== Stored items ==

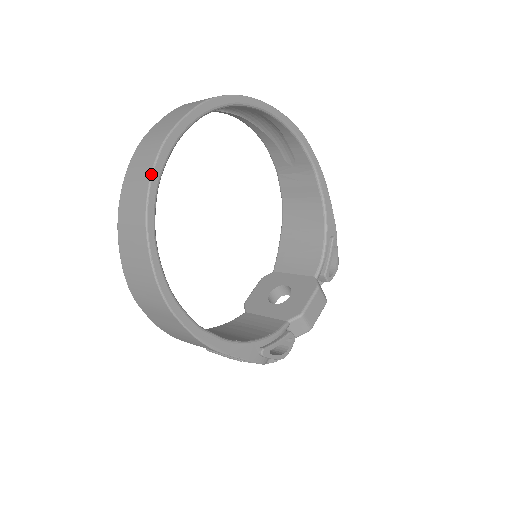
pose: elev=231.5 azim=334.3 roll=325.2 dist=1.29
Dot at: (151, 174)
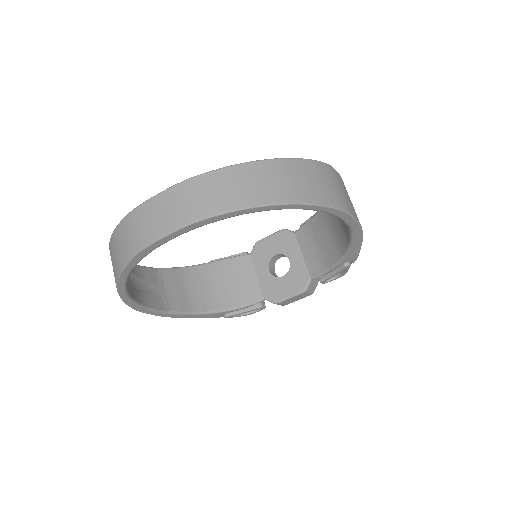
Dot at: (121, 270)
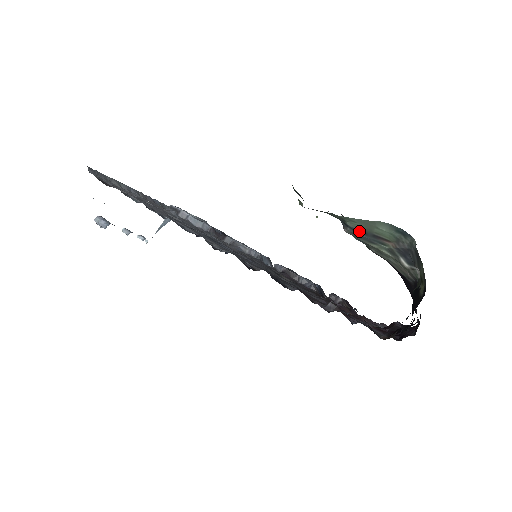
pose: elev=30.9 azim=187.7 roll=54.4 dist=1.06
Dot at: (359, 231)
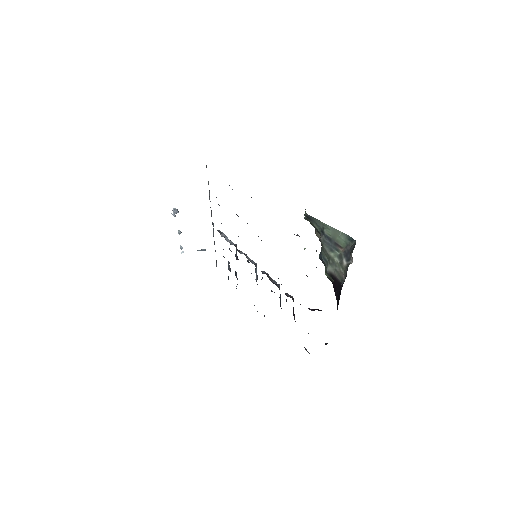
Dot at: (328, 238)
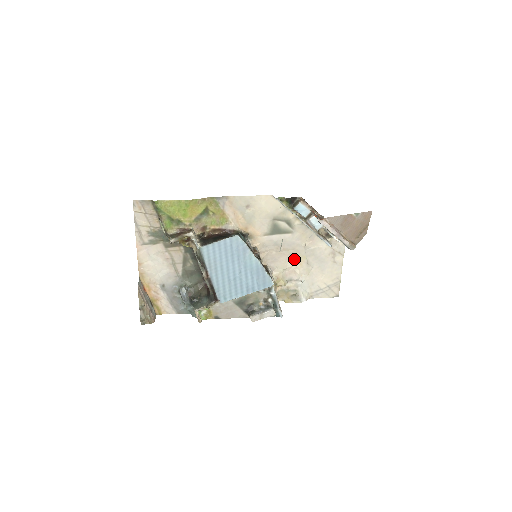
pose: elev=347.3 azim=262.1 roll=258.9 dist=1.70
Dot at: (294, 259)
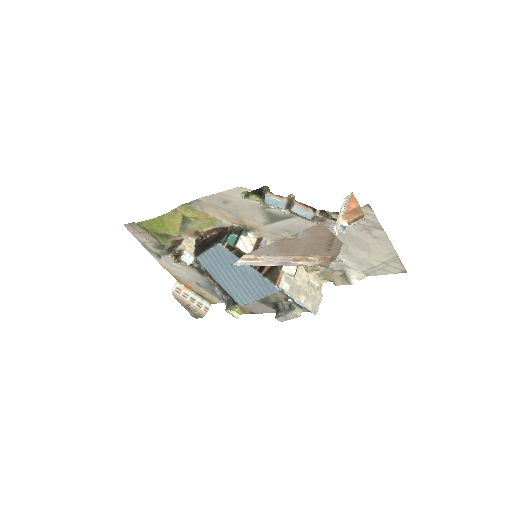
Dot at: occluded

== WORK TO COMPLETE ==
Repeat every one of these rows word for word, leaving out the pictures.

== EXPECTED OUTPUT ==
pose: elev=231.5 azim=334.3 roll=325.2 dist=1.29
Dot at: (151, 174)
Dot at: (121, 270)
pose: elev=30.9 azim=187.7 roll=54.4 dist=1.06
Dot at: (359, 231)
Dot at: (328, 238)
pose: elev=347.3 azim=262.1 roll=258.9 dist=1.70
Dot at: (294, 259)
Dot at: occluded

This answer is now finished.